Photo 3. May 5th, 2012:
Hunger strike at the protest tents in front of the Ministry of Economic, Trade and Industry.


Then 2011, we experienced the nuclear power plant accident of Fukushima. When people evacuated from the 20 kilometer radius of the power plant, I cannot believe that everyone made it out.  I believe people with disabilities and the elderly who needed assistance to evacuate were left behind.  We hear reports of dogs, cats and livestock that were left to die from starvation.  No one mentions the people with disabilities that were left to starve to death as if it never happened.  However, when you ask the people who evacuated, they all admit that people in fact were left to starve to death.  When I think of the treatment of people with disabilities during this nuclear power plant accident, I think of Auschwitz during the Nazi regime.  Before killing the Jewish people, the Nazis killed people with disabilities.  A similar thing is happening now in Japan.

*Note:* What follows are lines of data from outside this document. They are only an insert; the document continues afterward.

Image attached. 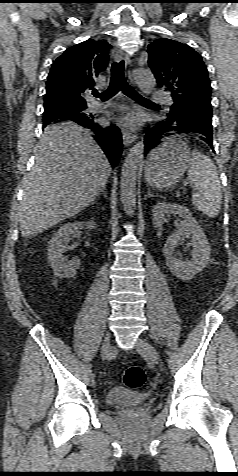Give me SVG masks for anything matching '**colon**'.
Segmentation results:
<instances>
[{"instance_id": "colon-1", "label": "colon", "mask_w": 238, "mask_h": 476, "mask_svg": "<svg viewBox=\"0 0 238 476\" xmlns=\"http://www.w3.org/2000/svg\"><path fill=\"white\" fill-rule=\"evenodd\" d=\"M146 380L145 371L139 366L127 367L122 373L123 383L130 388H140Z\"/></svg>"}]
</instances>
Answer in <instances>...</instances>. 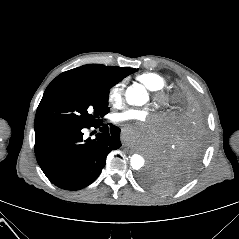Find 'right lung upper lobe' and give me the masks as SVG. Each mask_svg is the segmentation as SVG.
I'll use <instances>...</instances> for the list:
<instances>
[{
	"label": "right lung upper lobe",
	"instance_id": "cb5924a9",
	"mask_svg": "<svg viewBox=\"0 0 239 239\" xmlns=\"http://www.w3.org/2000/svg\"><path fill=\"white\" fill-rule=\"evenodd\" d=\"M137 69L128 67L105 66L88 64L63 72L57 76L47 89L64 84H100L119 82Z\"/></svg>",
	"mask_w": 239,
	"mask_h": 239
}]
</instances>
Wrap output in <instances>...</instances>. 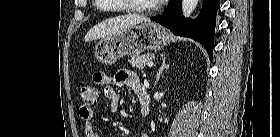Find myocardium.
Segmentation results:
<instances>
[{
    "label": "myocardium",
    "mask_w": 280,
    "mask_h": 137,
    "mask_svg": "<svg viewBox=\"0 0 280 137\" xmlns=\"http://www.w3.org/2000/svg\"><path fill=\"white\" fill-rule=\"evenodd\" d=\"M128 3L126 4V7L131 10V11H136V12H142V13H151L154 12L158 9V5H152L147 8L140 7L135 4H131V0H126Z\"/></svg>",
    "instance_id": "myocardium-1"
}]
</instances>
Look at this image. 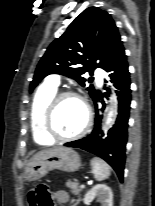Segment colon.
Segmentation results:
<instances>
[{
	"label": "colon",
	"instance_id": "colon-1",
	"mask_svg": "<svg viewBox=\"0 0 155 206\" xmlns=\"http://www.w3.org/2000/svg\"><path fill=\"white\" fill-rule=\"evenodd\" d=\"M28 201L30 206H49L51 198L48 187L46 185H39L31 190L28 194Z\"/></svg>",
	"mask_w": 155,
	"mask_h": 206
}]
</instances>
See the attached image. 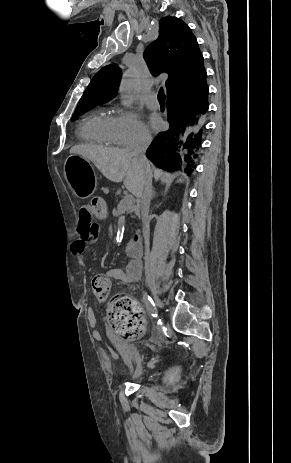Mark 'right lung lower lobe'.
<instances>
[{
    "instance_id": "1",
    "label": "right lung lower lobe",
    "mask_w": 291,
    "mask_h": 463,
    "mask_svg": "<svg viewBox=\"0 0 291 463\" xmlns=\"http://www.w3.org/2000/svg\"><path fill=\"white\" fill-rule=\"evenodd\" d=\"M202 76L195 90L168 95L169 129L160 133L146 151L147 158L161 169L171 172L183 169L191 174L196 168L209 108L206 72Z\"/></svg>"
}]
</instances>
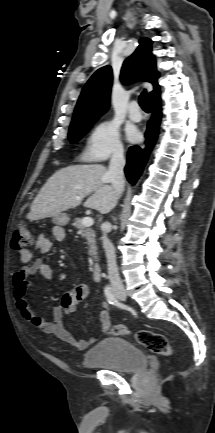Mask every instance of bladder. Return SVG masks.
I'll use <instances>...</instances> for the list:
<instances>
[{
  "label": "bladder",
  "instance_id": "bladder-1",
  "mask_svg": "<svg viewBox=\"0 0 215 433\" xmlns=\"http://www.w3.org/2000/svg\"><path fill=\"white\" fill-rule=\"evenodd\" d=\"M86 367H105L117 373L130 374L147 366L145 353L133 343L119 338L102 339L83 357Z\"/></svg>",
  "mask_w": 215,
  "mask_h": 433
}]
</instances>
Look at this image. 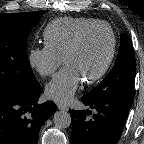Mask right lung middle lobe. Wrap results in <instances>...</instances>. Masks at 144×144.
I'll return each instance as SVG.
<instances>
[{
    "label": "right lung middle lobe",
    "mask_w": 144,
    "mask_h": 144,
    "mask_svg": "<svg viewBox=\"0 0 144 144\" xmlns=\"http://www.w3.org/2000/svg\"><path fill=\"white\" fill-rule=\"evenodd\" d=\"M44 13L39 11L0 15V92H26L39 84L25 49L31 29Z\"/></svg>",
    "instance_id": "right-lung-middle-lobe-1"
}]
</instances>
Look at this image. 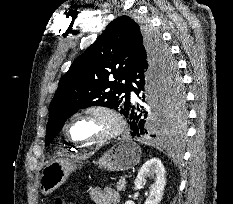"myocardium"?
<instances>
[{"mask_svg": "<svg viewBox=\"0 0 233 204\" xmlns=\"http://www.w3.org/2000/svg\"><path fill=\"white\" fill-rule=\"evenodd\" d=\"M91 114L102 115L106 117L111 122V125H112L109 132H107L103 136L97 139H94V140L82 141V140L73 139L69 133V127L71 123L79 117L91 115ZM124 129H125V120L123 116L121 115V113L118 112L116 109L110 106H107V105H90V106L84 107L74 112L67 119L64 125V128H63V132H64L65 137L72 143H75L81 146H95V145L105 144L115 139L116 137L121 135Z\"/></svg>", "mask_w": 233, "mask_h": 204, "instance_id": "1", "label": "myocardium"}]
</instances>
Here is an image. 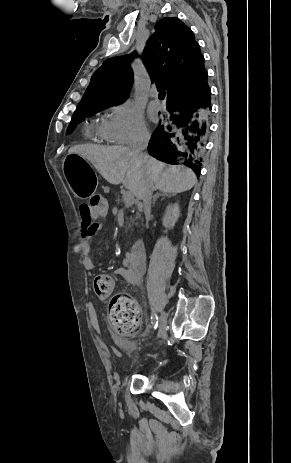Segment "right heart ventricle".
I'll use <instances>...</instances> for the list:
<instances>
[{
    "label": "right heart ventricle",
    "instance_id": "obj_1",
    "mask_svg": "<svg viewBox=\"0 0 291 463\" xmlns=\"http://www.w3.org/2000/svg\"><path fill=\"white\" fill-rule=\"evenodd\" d=\"M106 120L92 125L89 129V136L95 140H108L106 137Z\"/></svg>",
    "mask_w": 291,
    "mask_h": 463
}]
</instances>
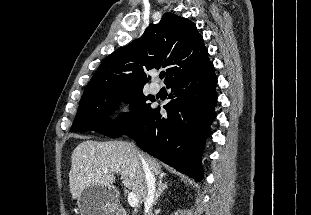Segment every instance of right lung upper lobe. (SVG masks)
Here are the masks:
<instances>
[{
	"mask_svg": "<svg viewBox=\"0 0 311 215\" xmlns=\"http://www.w3.org/2000/svg\"><path fill=\"white\" fill-rule=\"evenodd\" d=\"M208 61V50L196 25L168 12L158 24H150L139 39L117 49L101 63L80 102L107 94L143 90L148 80L147 71L161 67L166 68L167 85Z\"/></svg>",
	"mask_w": 311,
	"mask_h": 215,
	"instance_id": "right-lung-upper-lobe-1",
	"label": "right lung upper lobe"
}]
</instances>
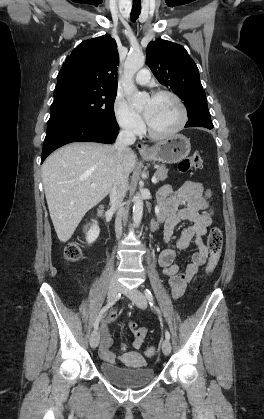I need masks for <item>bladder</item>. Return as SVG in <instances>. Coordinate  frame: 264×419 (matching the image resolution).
<instances>
[{"label":"bladder","mask_w":264,"mask_h":419,"mask_svg":"<svg viewBox=\"0 0 264 419\" xmlns=\"http://www.w3.org/2000/svg\"><path fill=\"white\" fill-rule=\"evenodd\" d=\"M99 368L108 380L125 389L145 386L155 378L154 369L143 364L136 367H122L109 362H102Z\"/></svg>","instance_id":"obj_1"}]
</instances>
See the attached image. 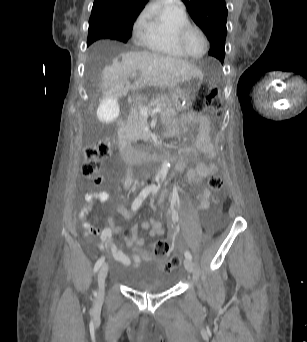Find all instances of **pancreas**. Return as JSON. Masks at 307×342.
<instances>
[{"mask_svg":"<svg viewBox=\"0 0 307 342\" xmlns=\"http://www.w3.org/2000/svg\"><path fill=\"white\" fill-rule=\"evenodd\" d=\"M172 102V99L170 97L164 98H155V100H151L148 108L150 110H153V108H161L163 116L166 118L168 116H177V112L175 110H172V108H168V104ZM132 124H136L135 132L136 134H140V138L144 140L146 138L147 134L144 132V128H146V120L144 117L140 115V112H132V116H130Z\"/></svg>","mask_w":307,"mask_h":342,"instance_id":"1","label":"pancreas"}]
</instances>
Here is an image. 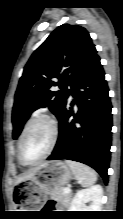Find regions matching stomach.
Instances as JSON below:
<instances>
[{
  "mask_svg": "<svg viewBox=\"0 0 123 219\" xmlns=\"http://www.w3.org/2000/svg\"><path fill=\"white\" fill-rule=\"evenodd\" d=\"M72 177L73 172L66 162L54 160L43 163L30 179L22 182L17 195L21 199L15 205L21 210L15 211H36L25 209H38L51 191L62 188Z\"/></svg>",
  "mask_w": 123,
  "mask_h": 219,
  "instance_id": "stomach-1",
  "label": "stomach"
}]
</instances>
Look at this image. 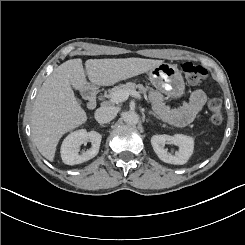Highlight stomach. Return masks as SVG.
<instances>
[{
  "mask_svg": "<svg viewBox=\"0 0 245 245\" xmlns=\"http://www.w3.org/2000/svg\"><path fill=\"white\" fill-rule=\"evenodd\" d=\"M153 86L171 98H180L185 91L181 72L176 65L162 63L148 72Z\"/></svg>",
  "mask_w": 245,
  "mask_h": 245,
  "instance_id": "stomach-1",
  "label": "stomach"
}]
</instances>
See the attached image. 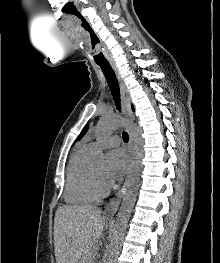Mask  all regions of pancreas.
Segmentation results:
<instances>
[{
    "instance_id": "cf45deb5",
    "label": "pancreas",
    "mask_w": 220,
    "mask_h": 263,
    "mask_svg": "<svg viewBox=\"0 0 220 263\" xmlns=\"http://www.w3.org/2000/svg\"><path fill=\"white\" fill-rule=\"evenodd\" d=\"M96 251H97V249H96V247H95V248L93 249V251H92V255L95 254Z\"/></svg>"
}]
</instances>
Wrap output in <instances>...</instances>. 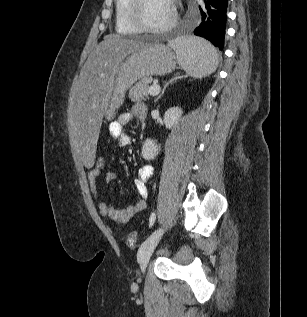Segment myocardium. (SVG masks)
<instances>
[{
  "instance_id": "myocardium-1",
  "label": "myocardium",
  "mask_w": 307,
  "mask_h": 317,
  "mask_svg": "<svg viewBox=\"0 0 307 317\" xmlns=\"http://www.w3.org/2000/svg\"><path fill=\"white\" fill-rule=\"evenodd\" d=\"M145 2V0H131V4L129 7L130 20L133 26L139 32H145L150 34H163L170 31L177 24L178 12L175 4H173L171 0L173 8L171 19L165 25L158 28L148 25L143 17V9Z\"/></svg>"
}]
</instances>
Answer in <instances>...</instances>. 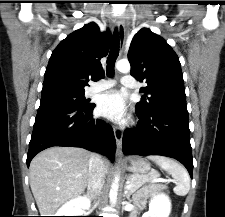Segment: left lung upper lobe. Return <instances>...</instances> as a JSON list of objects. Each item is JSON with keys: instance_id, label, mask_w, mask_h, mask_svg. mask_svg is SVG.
<instances>
[{"instance_id": "1", "label": "left lung upper lobe", "mask_w": 225, "mask_h": 217, "mask_svg": "<svg viewBox=\"0 0 225 217\" xmlns=\"http://www.w3.org/2000/svg\"><path fill=\"white\" fill-rule=\"evenodd\" d=\"M128 59L131 75L147 85L140 89L142 96L136 104L141 112L159 107H186L181 64L170 45L148 28H142L132 39Z\"/></svg>"}]
</instances>
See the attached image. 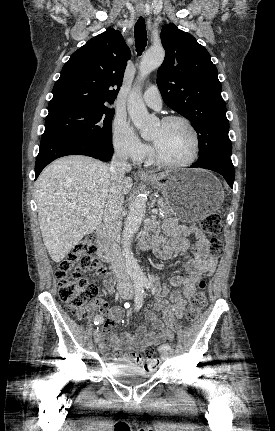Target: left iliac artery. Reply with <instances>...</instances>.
<instances>
[{
    "label": "left iliac artery",
    "mask_w": 275,
    "mask_h": 431,
    "mask_svg": "<svg viewBox=\"0 0 275 431\" xmlns=\"http://www.w3.org/2000/svg\"><path fill=\"white\" fill-rule=\"evenodd\" d=\"M142 284L147 289L151 288V282L148 279L143 280ZM169 349H171L170 344H163L162 346H160L159 351L163 352V351L169 350Z\"/></svg>",
    "instance_id": "1"
}]
</instances>
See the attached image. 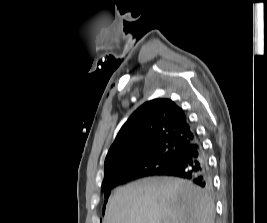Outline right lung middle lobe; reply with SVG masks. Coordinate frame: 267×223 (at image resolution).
Here are the masks:
<instances>
[{"mask_svg": "<svg viewBox=\"0 0 267 223\" xmlns=\"http://www.w3.org/2000/svg\"><path fill=\"white\" fill-rule=\"evenodd\" d=\"M182 152L183 150L175 145L161 146L155 149V152L145 159L133 162L130 167L135 171L146 172L153 175L168 168L180 157ZM104 195L106 203L110 192H107Z\"/></svg>", "mask_w": 267, "mask_h": 223, "instance_id": "1", "label": "right lung middle lobe"}]
</instances>
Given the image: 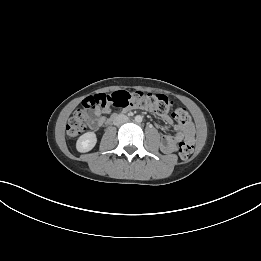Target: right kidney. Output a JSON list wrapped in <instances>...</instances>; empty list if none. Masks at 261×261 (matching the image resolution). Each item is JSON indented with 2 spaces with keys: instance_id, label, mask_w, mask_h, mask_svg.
<instances>
[{
  "instance_id": "ca27d5eb",
  "label": "right kidney",
  "mask_w": 261,
  "mask_h": 261,
  "mask_svg": "<svg viewBox=\"0 0 261 261\" xmlns=\"http://www.w3.org/2000/svg\"><path fill=\"white\" fill-rule=\"evenodd\" d=\"M96 142V134L94 132H87L78 138L76 148L79 152H88L93 149Z\"/></svg>"
}]
</instances>
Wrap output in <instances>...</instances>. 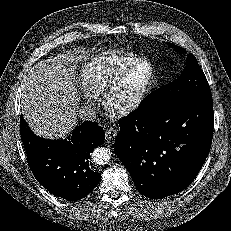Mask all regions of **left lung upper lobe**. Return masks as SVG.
Segmentation results:
<instances>
[{
	"instance_id": "obj_1",
	"label": "left lung upper lobe",
	"mask_w": 231,
	"mask_h": 231,
	"mask_svg": "<svg viewBox=\"0 0 231 231\" xmlns=\"http://www.w3.org/2000/svg\"><path fill=\"white\" fill-rule=\"evenodd\" d=\"M169 45L179 52H184L181 47L171 43ZM206 97H212L209 84L195 56L190 53L181 76L151 93L141 106L148 112H159L184 101Z\"/></svg>"
}]
</instances>
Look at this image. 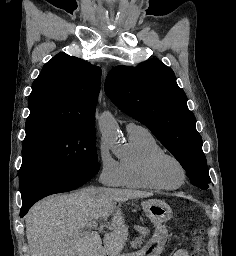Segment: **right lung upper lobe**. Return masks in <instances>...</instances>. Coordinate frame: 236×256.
<instances>
[{"label":"right lung upper lobe","instance_id":"right-lung-upper-lobe-1","mask_svg":"<svg viewBox=\"0 0 236 256\" xmlns=\"http://www.w3.org/2000/svg\"><path fill=\"white\" fill-rule=\"evenodd\" d=\"M100 84L99 67L65 53L54 56L33 82L26 122L94 125Z\"/></svg>","mask_w":236,"mask_h":256}]
</instances>
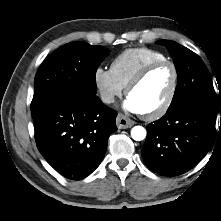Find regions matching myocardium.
Instances as JSON below:
<instances>
[{
  "instance_id": "obj_1",
  "label": "myocardium",
  "mask_w": 221,
  "mask_h": 221,
  "mask_svg": "<svg viewBox=\"0 0 221 221\" xmlns=\"http://www.w3.org/2000/svg\"><path fill=\"white\" fill-rule=\"evenodd\" d=\"M170 66L173 72V79H172V84H171V88L169 90V93L167 95V97L165 98V100L163 101V103L156 108L153 111L150 112H146V113H142L143 117L148 119V120H153V119H157L162 117L171 107L176 92H177V88H178V82H179V72H178V68L175 65V63H173L170 60H158V61H154L151 62L149 64H147L146 66H144L132 79L131 81L128 83V85L126 86V94L127 96L130 95V93L156 68L161 67V66Z\"/></svg>"
}]
</instances>
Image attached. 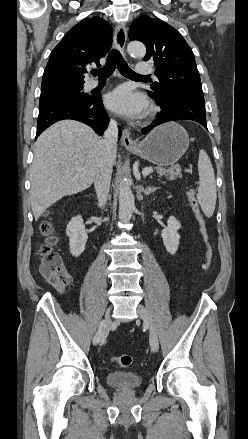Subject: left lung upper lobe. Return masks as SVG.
<instances>
[{"label": "left lung upper lobe", "instance_id": "5c2ea615", "mask_svg": "<svg viewBox=\"0 0 248 439\" xmlns=\"http://www.w3.org/2000/svg\"><path fill=\"white\" fill-rule=\"evenodd\" d=\"M129 39L144 43V61L154 63L158 82L148 93L165 106L174 99L204 102L199 72L192 49L181 34L166 22L140 16L129 28Z\"/></svg>", "mask_w": 248, "mask_h": 439}]
</instances>
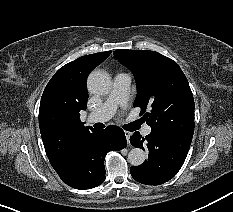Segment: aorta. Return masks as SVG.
<instances>
[{
	"label": "aorta",
	"instance_id": "aorta-1",
	"mask_svg": "<svg viewBox=\"0 0 233 212\" xmlns=\"http://www.w3.org/2000/svg\"><path fill=\"white\" fill-rule=\"evenodd\" d=\"M88 90L92 94L104 95L108 94L111 89L110 76L103 71H93L88 76L87 80ZM146 159L145 152L140 148H133L128 154V161L133 166L143 164Z\"/></svg>",
	"mask_w": 233,
	"mask_h": 212
}]
</instances>
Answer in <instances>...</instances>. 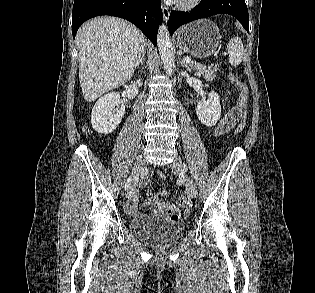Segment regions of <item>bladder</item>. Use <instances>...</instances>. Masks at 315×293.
<instances>
[{
    "label": "bladder",
    "instance_id": "1",
    "mask_svg": "<svg viewBox=\"0 0 315 293\" xmlns=\"http://www.w3.org/2000/svg\"><path fill=\"white\" fill-rule=\"evenodd\" d=\"M130 230L137 237L152 246L165 247L174 244L185 232L182 221H174L161 216H142L133 218Z\"/></svg>",
    "mask_w": 315,
    "mask_h": 293
}]
</instances>
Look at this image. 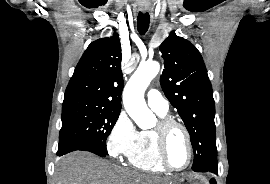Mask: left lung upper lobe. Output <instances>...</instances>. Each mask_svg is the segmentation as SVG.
<instances>
[{
  "instance_id": "obj_1",
  "label": "left lung upper lobe",
  "mask_w": 270,
  "mask_h": 184,
  "mask_svg": "<svg viewBox=\"0 0 270 184\" xmlns=\"http://www.w3.org/2000/svg\"><path fill=\"white\" fill-rule=\"evenodd\" d=\"M164 69L160 84L190 134L192 170L217 166L215 103L201 54L186 39L171 32L160 45Z\"/></svg>"
}]
</instances>
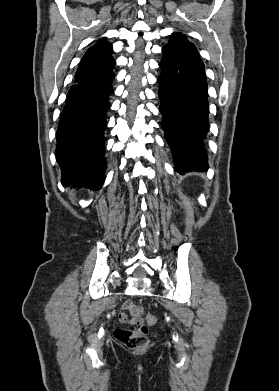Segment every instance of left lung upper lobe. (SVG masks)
Wrapping results in <instances>:
<instances>
[{"label": "left lung upper lobe", "instance_id": "obj_1", "mask_svg": "<svg viewBox=\"0 0 279 391\" xmlns=\"http://www.w3.org/2000/svg\"><path fill=\"white\" fill-rule=\"evenodd\" d=\"M164 47L170 48V49H173V50H176L179 52H183V53L187 54L188 56H190L191 58H194L195 60H197L198 62L203 64V62L200 59L199 53H198L196 47L194 46V44L190 43L187 40L186 36L181 33H177V32L173 33L170 38L169 44H167Z\"/></svg>", "mask_w": 279, "mask_h": 391}]
</instances>
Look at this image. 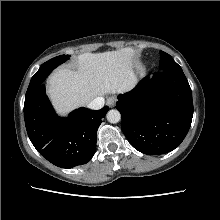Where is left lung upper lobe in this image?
Masks as SVG:
<instances>
[{"mask_svg":"<svg viewBox=\"0 0 220 220\" xmlns=\"http://www.w3.org/2000/svg\"><path fill=\"white\" fill-rule=\"evenodd\" d=\"M159 68L161 71L182 70L181 67L173 60V58L163 51H160Z\"/></svg>","mask_w":220,"mask_h":220,"instance_id":"obj_1","label":"left lung upper lobe"}]
</instances>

Both the government and the media avoid giving truthful information about radiation.  In this confusing state, people of Fukushima prefecture continue to live there while being torn between concerns for safety and love for the place they call home.  Concern for the safety of food spreads nationwide.  For example, radiation tainted rice is blended in with other rice and is being consumed all across Japan.  We eat things without really knowing the safety of what we are eating.  When we turn on the television we see an endless chain of gourmet programs showcasing delicious foods.  People watching the programs act as if the contamination never happened and choose to ignore warnings by scientists that explain that the contamination of the ocean is spreading all the way to Canada.


What is happening in Japan will cause birth defects in newborn babies.  It will also cause children to be born with abnormality in their chromosome causing poor health.  We will definitely see a rise in the number of people born with disabilities.  What we cannot allow to happen is for these lives to be terminated by screening through testing the amniotic fluid during pregnancy or through prenatal diagnosis.  Some people point out that there are now increased numbers of abortions in Fukushima prefecture.  We need to actively fight against the internalized eugenic ideologies.  Our internalized eugenic ideologies tell us that we don’t want to give birth to babies with disabilities, that we don’t want to become disabled, and that we don’t want to grow old because growing old means that we deteriorate.  Simply put, internalized eugenic ideologies manifest in us in these messages we tell ourselves.  People may have different judgments of what is acceptable and what is not.  However, if we allow ourselves to create a world where certain people are worth living and certain people are not worth living, I cannot believe there is any future for human kind.